Lembrava ainda Francisco que, estando ao serviço do «bem comum», a política «é a forma mais elevada de caridade». Podemos retomar o conceito de «esperança», que, com o Papa Bergoglio, ganhou uma dimensão transversal. Não faltam construções filosóficas ou até mitológicas, da Caixa de Pandora, em que a «esperança» é a última a sair depois de todos os males terem já feito o seu caminho, à expectativa cristã de uma redenção na vida eterna. Se Bento XVI sublinhou a «esperança» como certeza da fé cristã, Francisco focou a dimensão relacional e humana. E é aqui que a «esperança» se expande. «Basta um só homem, uma só mulher para que haja esperança» e «depois, há um outro ‘tu’ e ainda mais um ‘tu’ e, então, tornamo-nos ‘nós’», escreveu Francisco na autobiografia Esperança, e «quando há um ‘nós’, começa uma revolução». Se somos em interdependência, a essência da «esperança» está também na corresponsabilidade, dando alento e contrariando desânimos.

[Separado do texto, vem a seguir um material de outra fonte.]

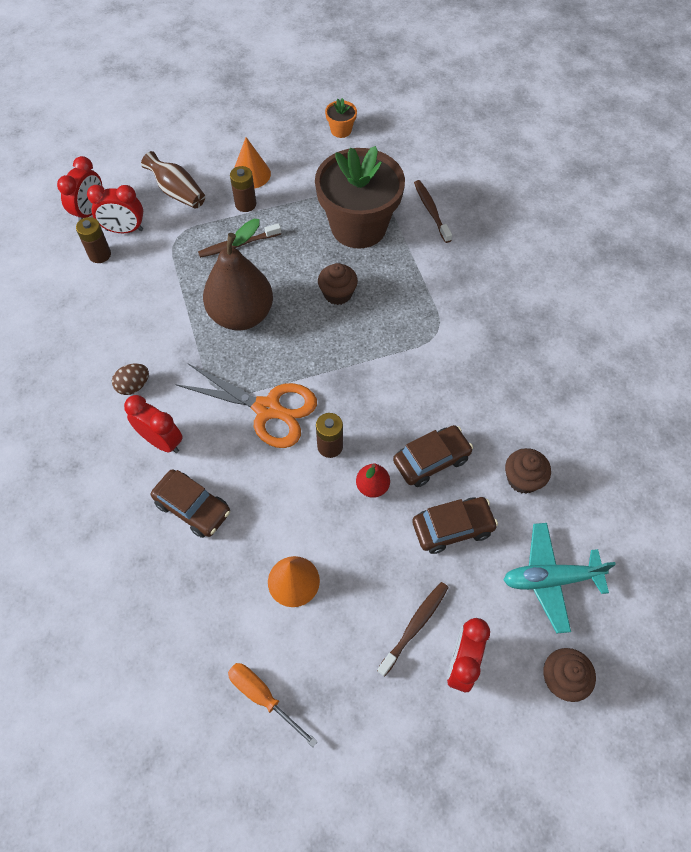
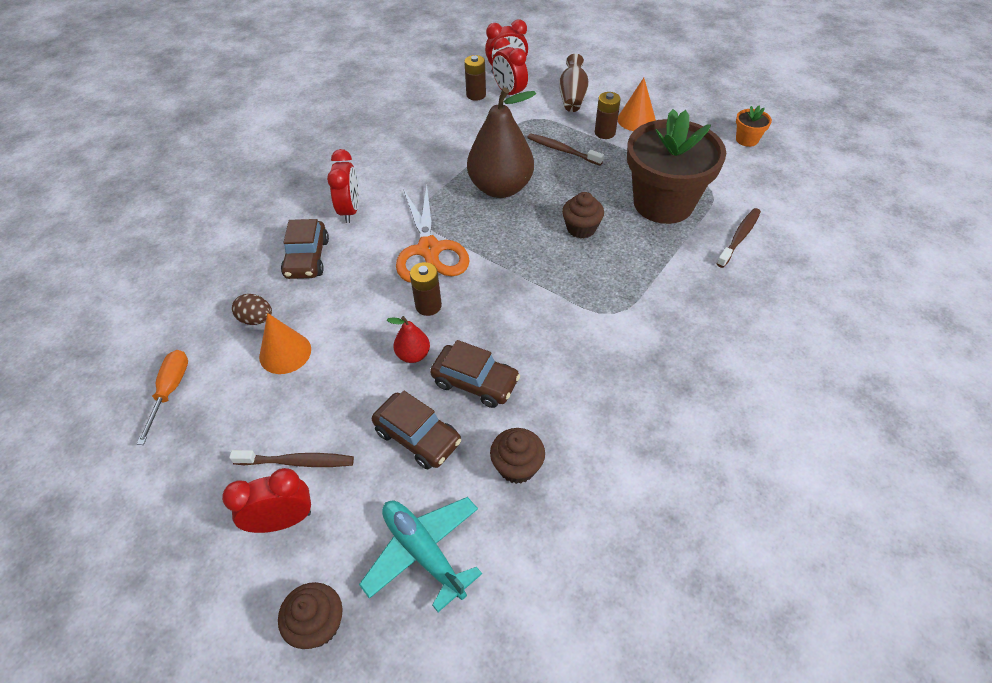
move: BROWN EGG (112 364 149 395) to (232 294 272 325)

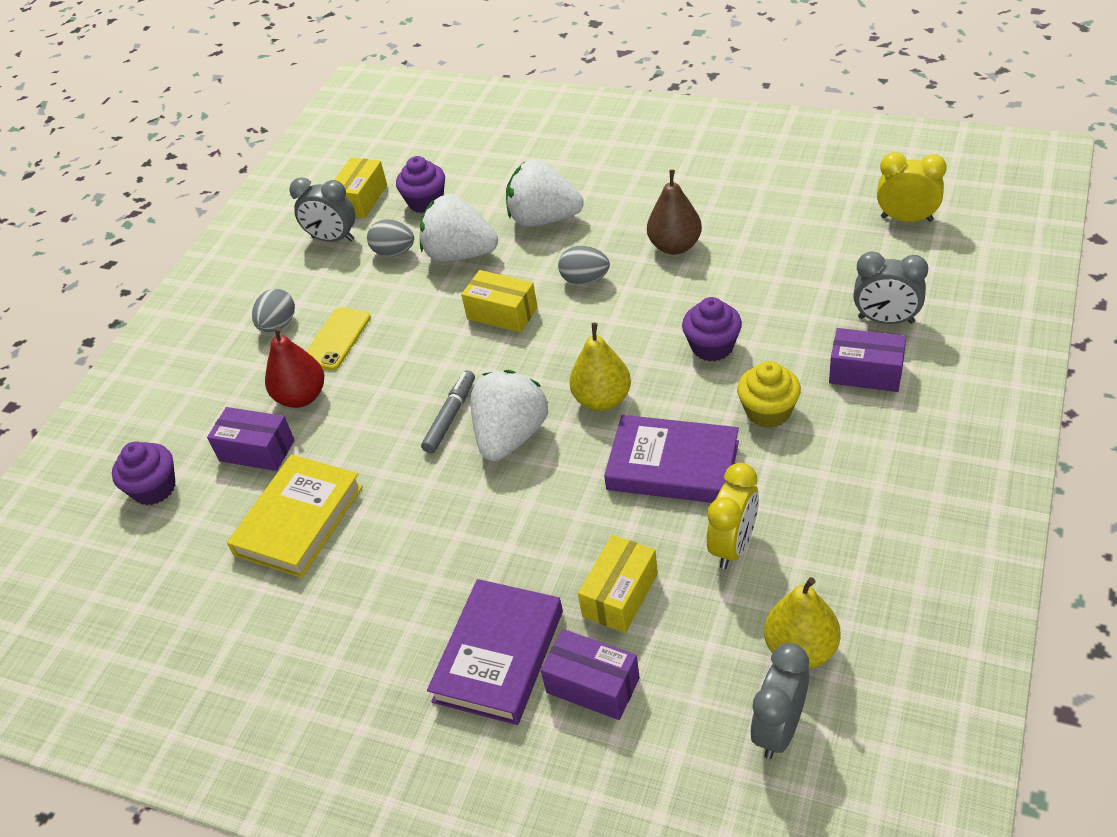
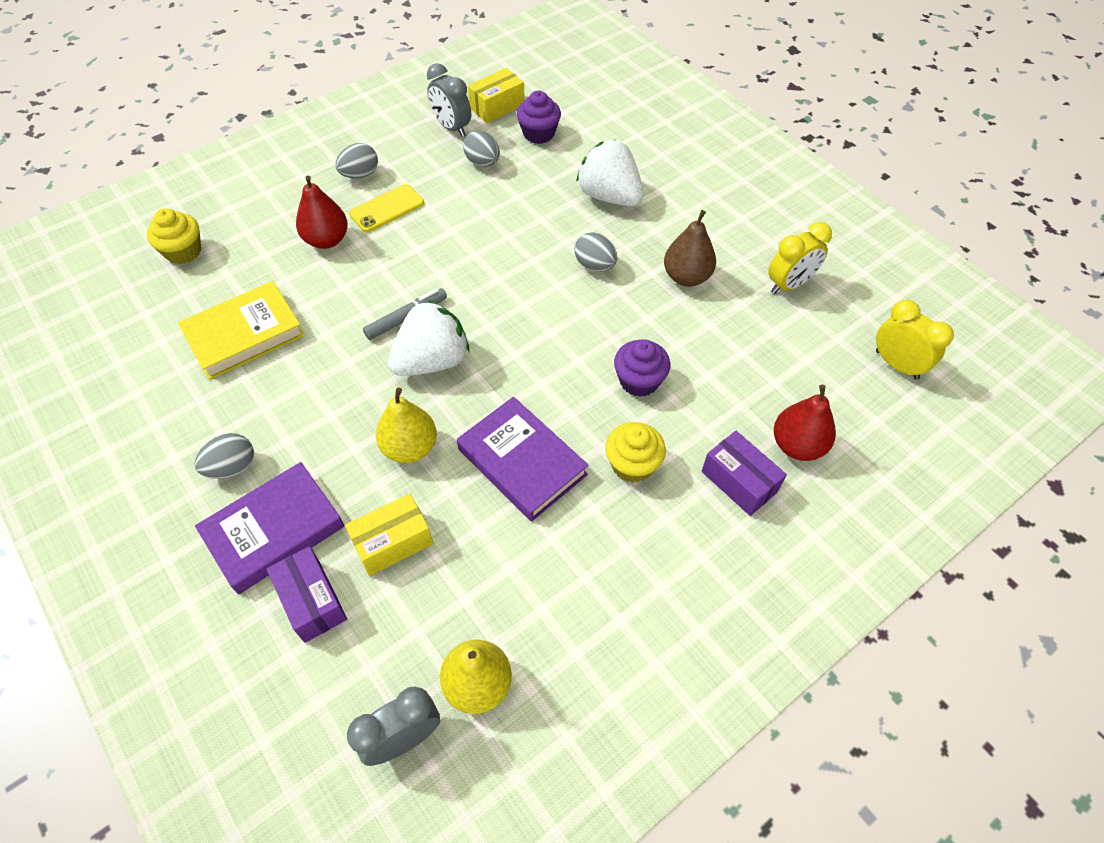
delete: PURPLE BOX (207 407 294 471); WHITE STRAWBERRY (420 194 498 261); YELLOW BOX (461 270 538 333)
insert: GREY EGG (194 433 254 479)
move: YELLOW PEAR (569 323 631 411) to (376 388 437 463); YELLOW CLOCK (707 463 759 569) to (768 222 832 294)
replace: GREY CLOCK (853 252 928 324) to RED PEAR (774 385 836 461)
recolor: PURPLE CUPCAKE (112 441 175 505) to YELLOW CUPCAKE (147 208 201 264)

Pouco antes de morrer, na Quaresma de 2025, o Papa argentino questionava: a «esperança» ajuda «a ler os acontecimentos da história» e «impele a um compromisso com a justiça, a fraternidade, o cuidado da casa comum, garantindo que ninguém seja deixado para trás?».
A «esperança» implica o indivíduo e a comunidade, da resposta mais próxima à responsabilidade social e política, assegurando a capacitação de vidas concretas. Não é uma opção. E se é uma exigência de fé, é também uma condição inerente à cidadania.